Edit the data below by changing every "Hyderabad" to "Chennai" and leaving everything else as it is. Give back only the text, without the pictures.

======== THE DATA

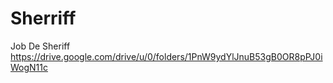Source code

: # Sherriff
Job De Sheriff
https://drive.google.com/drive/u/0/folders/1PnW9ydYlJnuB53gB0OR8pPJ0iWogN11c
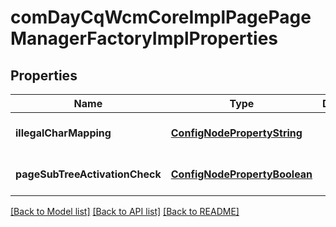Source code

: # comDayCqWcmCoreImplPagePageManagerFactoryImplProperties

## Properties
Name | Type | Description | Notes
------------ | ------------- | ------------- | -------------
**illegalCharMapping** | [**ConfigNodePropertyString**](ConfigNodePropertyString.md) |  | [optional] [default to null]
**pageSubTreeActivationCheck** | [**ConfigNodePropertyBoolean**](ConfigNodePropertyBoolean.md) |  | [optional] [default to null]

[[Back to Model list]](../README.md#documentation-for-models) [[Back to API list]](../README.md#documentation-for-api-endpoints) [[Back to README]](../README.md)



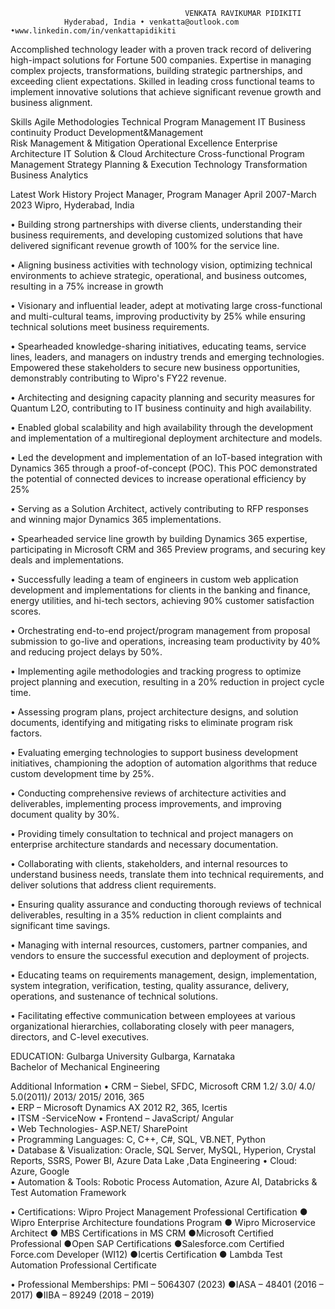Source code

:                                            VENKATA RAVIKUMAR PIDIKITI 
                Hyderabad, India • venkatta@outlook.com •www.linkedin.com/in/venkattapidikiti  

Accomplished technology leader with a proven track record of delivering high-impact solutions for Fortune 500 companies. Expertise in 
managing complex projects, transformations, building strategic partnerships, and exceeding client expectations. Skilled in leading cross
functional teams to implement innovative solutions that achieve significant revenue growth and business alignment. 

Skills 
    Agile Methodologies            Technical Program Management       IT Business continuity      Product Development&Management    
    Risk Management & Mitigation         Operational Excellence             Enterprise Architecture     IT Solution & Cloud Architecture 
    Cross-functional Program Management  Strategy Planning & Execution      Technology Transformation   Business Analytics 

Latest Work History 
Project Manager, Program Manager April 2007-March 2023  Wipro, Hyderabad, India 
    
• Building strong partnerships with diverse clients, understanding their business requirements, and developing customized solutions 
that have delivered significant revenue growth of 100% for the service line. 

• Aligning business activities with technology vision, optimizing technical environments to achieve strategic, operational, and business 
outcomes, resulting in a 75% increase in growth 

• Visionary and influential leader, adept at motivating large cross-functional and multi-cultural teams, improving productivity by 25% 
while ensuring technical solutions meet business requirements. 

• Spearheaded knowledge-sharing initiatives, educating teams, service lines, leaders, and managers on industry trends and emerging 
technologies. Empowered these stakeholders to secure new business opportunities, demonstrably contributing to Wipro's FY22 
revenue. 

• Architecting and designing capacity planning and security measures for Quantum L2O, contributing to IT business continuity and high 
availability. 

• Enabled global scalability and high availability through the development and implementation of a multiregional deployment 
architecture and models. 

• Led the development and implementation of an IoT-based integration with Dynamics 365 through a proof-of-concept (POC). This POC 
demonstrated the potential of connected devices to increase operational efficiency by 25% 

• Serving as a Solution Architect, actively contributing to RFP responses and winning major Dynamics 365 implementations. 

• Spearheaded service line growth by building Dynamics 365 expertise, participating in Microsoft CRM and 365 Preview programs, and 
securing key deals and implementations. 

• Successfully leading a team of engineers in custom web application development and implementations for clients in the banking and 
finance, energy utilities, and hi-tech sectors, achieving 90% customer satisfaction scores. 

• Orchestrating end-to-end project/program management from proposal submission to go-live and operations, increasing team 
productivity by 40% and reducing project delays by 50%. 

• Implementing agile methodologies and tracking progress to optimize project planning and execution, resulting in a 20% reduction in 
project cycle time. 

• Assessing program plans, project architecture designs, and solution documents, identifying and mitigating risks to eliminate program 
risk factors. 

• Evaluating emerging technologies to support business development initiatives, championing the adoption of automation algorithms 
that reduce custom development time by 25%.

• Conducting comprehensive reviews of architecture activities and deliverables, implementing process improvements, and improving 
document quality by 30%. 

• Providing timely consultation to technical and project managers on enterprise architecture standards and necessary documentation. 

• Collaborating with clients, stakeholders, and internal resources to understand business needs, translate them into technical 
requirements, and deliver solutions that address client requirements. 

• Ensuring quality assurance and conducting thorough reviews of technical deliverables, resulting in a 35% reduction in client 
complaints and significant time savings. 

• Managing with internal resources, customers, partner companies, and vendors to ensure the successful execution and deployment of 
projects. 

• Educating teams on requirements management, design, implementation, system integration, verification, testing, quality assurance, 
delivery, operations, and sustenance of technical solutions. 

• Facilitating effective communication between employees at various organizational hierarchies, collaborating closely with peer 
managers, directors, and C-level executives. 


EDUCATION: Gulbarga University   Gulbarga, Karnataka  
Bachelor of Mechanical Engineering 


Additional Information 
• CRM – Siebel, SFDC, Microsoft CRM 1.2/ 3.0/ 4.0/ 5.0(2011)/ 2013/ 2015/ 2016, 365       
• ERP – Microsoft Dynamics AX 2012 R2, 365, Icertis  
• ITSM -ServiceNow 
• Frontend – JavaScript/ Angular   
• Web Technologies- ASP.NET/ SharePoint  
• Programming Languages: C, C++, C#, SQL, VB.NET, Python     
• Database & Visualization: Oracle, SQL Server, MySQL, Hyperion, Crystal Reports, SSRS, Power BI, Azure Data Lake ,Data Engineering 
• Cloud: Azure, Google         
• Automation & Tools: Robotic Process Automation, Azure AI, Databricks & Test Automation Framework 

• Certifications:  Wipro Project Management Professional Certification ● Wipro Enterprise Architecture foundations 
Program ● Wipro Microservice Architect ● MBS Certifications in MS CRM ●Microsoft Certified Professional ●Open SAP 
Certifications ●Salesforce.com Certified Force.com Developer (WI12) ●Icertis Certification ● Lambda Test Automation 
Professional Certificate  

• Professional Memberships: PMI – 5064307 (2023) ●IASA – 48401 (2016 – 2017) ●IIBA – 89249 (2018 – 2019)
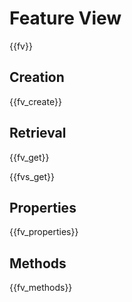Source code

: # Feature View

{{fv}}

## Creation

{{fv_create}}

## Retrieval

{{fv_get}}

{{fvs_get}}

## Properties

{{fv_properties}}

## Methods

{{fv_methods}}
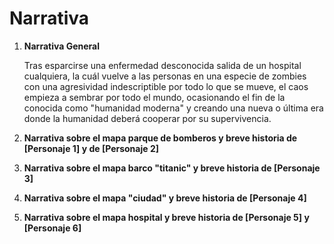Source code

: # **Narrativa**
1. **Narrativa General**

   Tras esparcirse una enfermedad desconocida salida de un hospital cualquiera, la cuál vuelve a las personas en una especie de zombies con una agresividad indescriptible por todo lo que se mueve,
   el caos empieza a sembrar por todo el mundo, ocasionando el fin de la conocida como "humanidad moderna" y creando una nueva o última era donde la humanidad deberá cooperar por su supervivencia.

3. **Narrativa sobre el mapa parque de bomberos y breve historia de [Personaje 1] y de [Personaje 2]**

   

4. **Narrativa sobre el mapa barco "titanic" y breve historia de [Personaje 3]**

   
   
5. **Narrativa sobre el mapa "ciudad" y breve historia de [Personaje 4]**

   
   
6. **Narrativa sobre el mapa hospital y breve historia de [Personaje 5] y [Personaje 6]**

================

OUTPUT OF THE EXERCISE:
Source code

: # Sherriff
Job De Sheriff
https://drive.google.com/drive/u/0/folders/1PnW9ydYlJnuB53gB0OR8pPJ0iWogN11c
Source code

: # comDayCqWcmCoreImplPagePageManagerFactoryImplProperties

## Properties
Name | Type | Description | Notes
------------ | ------------- | ------------- | -------------
**illegalCharMapping** | [**ConfigNodePropertyString**](ConfigNodePropertyString.md) |  | [optional] [default to null]
**pageSubTreeActivationCheck** | [**ConfigNodePropertyBoolean**](ConfigNodePropertyBoolean.md) |  | [optional] [default to null]

[[Back to Model list]](../README.md#documentation-for-models) [[Back to API list]](../README.md#documentation-for-api-endpoints) [[Back to README]](../README.md)



Source code

:                                            VENKATA RAVIKUMAR PIDIKITI 
                Chennai, India • venkatta@outlook.com •www.linkedin.com/in/venkattapidikiti  

Accomplished technology leader with a proven track record of delivering high-impact solutions for Fortune 500 companies. Expertise in 
managing complex projects, transformations, building strategic partnerships, and exceeding client expectations. Skilled in leading cross
functional teams to implement innovative solutions that achieve significant revenue growth and business alignment. 

Skills 
    Agile Methodologies            Technical Program Management       IT Business continuity      Product Development&Management    
    Risk Management & Mitigation         Operational Excellence             Enterprise Architecture     IT Solution & Cloud Architecture 
    Cross-functional Program Management  Strategy Planning & Execution      Technology Transformation   Business Analytics 

Latest Work History 
Project Manager, Program Manager April 2007-March 2023  Wipro, Chennai, India 
    
• Building strong partnerships with diverse clients, understanding their business requirements, and developing customized solutions 
that have delivered significant revenue growth of 100% for the service line. 

• Aligning business activities with technology vision, optimizing technical environments to achieve strategic, operational, and business 
outcomes, resulting in a 75% increase in growth 

• Visionary and influential leader, adept at motivating large cross-functional and multi-cultural teams, improving productivity by 25% 
while ensuring technical solutions meet business requirements. 

• Spearheaded knowledge-sharing initiatives, educating teams, service lines, leaders, and managers on industry trends and emerging 
technologies. Empowered these stakeholders to secure new business opportunities, demonstrably contributing to Wipro's FY22 
revenue. 

• Architecting and designing capacity planning and security measures for Quantum L2O, contributing to IT business continuity and high 
availability. 

• Enabled global scalability and high availability through the development and implementation of a multiregional deployment 
architecture and models. 

• Led the development and implementation of an IoT-based integration with Dynamics 365 through a proof-of-concept (POC). This POC 
demonstrated the potential of connected devices to increase operational efficiency by 25% 

• Serving as a Solution Architect, actively contributing to RFP responses and winning major Dynamics 365 implementations. 

• Spearheaded service line growth by building Dynamics 365 expertise, participating in Microsoft CRM and 365 Preview programs, and 
securing key deals and implementations. 

• Successfully leading a team of engineers in custom web application development and implementations for clients in the banking and 
finance, energy utilities, and hi-tech sectors, achieving 90% customer satisfaction scores. 

• Orchestrating end-to-end project/program management from proposal submission to go-live and operations, increasing team 
productivity by 40% and reducing project delays by 50%. 

• Implementing agile methodologies and tracking progress to optimize project planning and execution, resulting in a 20% reduction in 
project cycle time. 

• Assessing program plans, project architecture designs, and solution documents, identifying and mitigating risks to eliminate program 
risk factors. 

• Evaluating emerging technologies to support business development initiatives, championing the adoption of automation algorithms 
that reduce custom development time by 25%.

• Conducting comprehensive reviews of architecture activities and deliverables, implementing process improvements, and improving 
document quality by 30%. 

• Providing timely consultation to technical and project managers on enterprise architecture standards and necessary documentation. 

• Collaborating with clients, stakeholders, and internal resources to understand business needs, translate them into technical 
requirements, and deliver solutions that address client requirements. 

• Ensuring quality assurance and conducting thorough reviews of technical deliverables, resulting in a 35% reduction in client 
complaints and significant time savings. 

• Managing with internal resources, customers, partner companies, and vendors to ensure the successful execution and deployment of 
projects. 

• Educating teams on requirements management, design, implementation, system integration, verification, testing, quality assurance, 
delivery, operations, and sustenance of technical solutions. 

• Facilitating effective communication between employees at various organizational hierarchies, collaborating closely with peer 
managers, directors, and C-level executives. 


EDUCATION: Gulbarga University   Gulbarga, Karnataka  
Bachelor of Mechanical Engineering 


Additional Information 
• CRM – Siebel, SFDC, Microsoft CRM 1.2/ 3.0/ 4.0/ 5.0(2011)/ 2013/ 2015/ 2016, 365       
• ERP – Microsoft Dynamics AX 2012 R2, 365, Icertis  
• ITSM -ServiceNow 
• Frontend – JavaScript/ Angular   
• Web Technologies- ASP.NET/ SharePoint  
• Programming Languages: C, C++, C#, SQL, VB.NET, Python     
• Database & Visualization: Oracle, SQL Server, MySQL, Hyperion, Crystal Reports, SSRS, Power BI, Azure Data Lake ,Data Engineering 
• Cloud: Azure, Google         
• Automation & Tools: Robotic Process Automation, Azure AI, Databricks & Test Automation Framework 

• Certifications:  Wipro Project Management Professional Certification ● Wipro Enterprise Architecture foundations 
Program ● Wipro Microservice Architect ● MBS Certifications in MS CRM ●Microsoft Certified Professional ●Open SAP 
Certifications ●Salesforce.com Certified Force.com Developer (WI12) ●Icertis Certification ● Lambda Test Automation 
Professional Certificate  

• Professional Memberships: PMI – 5064307 (2023) ●IASA – 48401 (2016 – 2017) ●IIBA – 89249 (2018 – 2019)
Source code

: # Feature View

{{fv}}

## Creation

{{fv_create}}

## Retrieval

{{fv_get}}

{{fvs_get}}

## Properties

{{fv_properties}}

## Methods

{{fv_methods}}
Source code

: # **Narrativa**
1. **Narrativa General**

   Tras esparcirse una enfermedad desconocida salida de un hospital cualquiera, la cuál vuelve a las personas en una especie de zombies con una agresividad indescriptible por todo lo que se mueve,
   el caos empieza a sembrar por todo el mundo, ocasionando el fin de la conocida como "humanidad moderna" y creando una nueva o última era donde la humanidad deberá cooperar por su supervivencia.

3. **Narrativa sobre el mapa parque de bomberos y breve historia de [Personaje 1] y de [Personaje 2]**

   

4. **Narrativa sobre el mapa barco "titanic" y breve historia de [Personaje 3]**

   
   
5. **Narrativa sobre el mapa "ciudad" y breve historia de [Personaje 4]**

   
   
6. **Narrativa sobre el mapa hospital y breve historia de [Personaje 5] y [Personaje 6]**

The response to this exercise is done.